• Excerpts from a dataset:
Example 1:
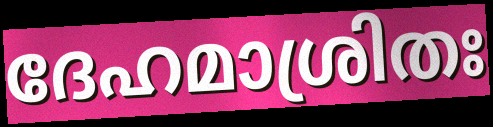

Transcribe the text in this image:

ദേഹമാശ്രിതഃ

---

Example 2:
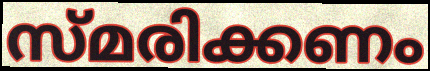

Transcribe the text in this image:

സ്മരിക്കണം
* * *
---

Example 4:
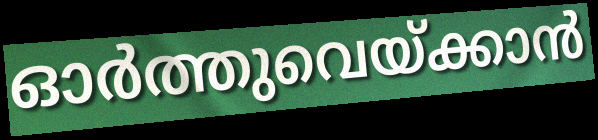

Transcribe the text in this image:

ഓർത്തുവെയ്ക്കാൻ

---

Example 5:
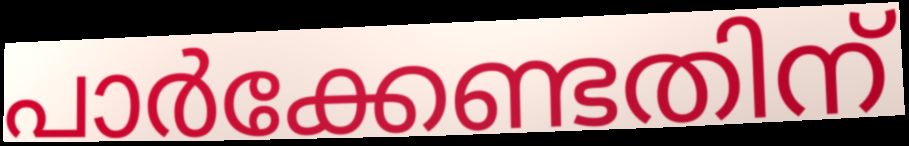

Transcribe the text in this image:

• AIM OF THE EXERCISE:
Only a number is expected: the count of lines in the data that contain the word "Example".

• RESULT:
4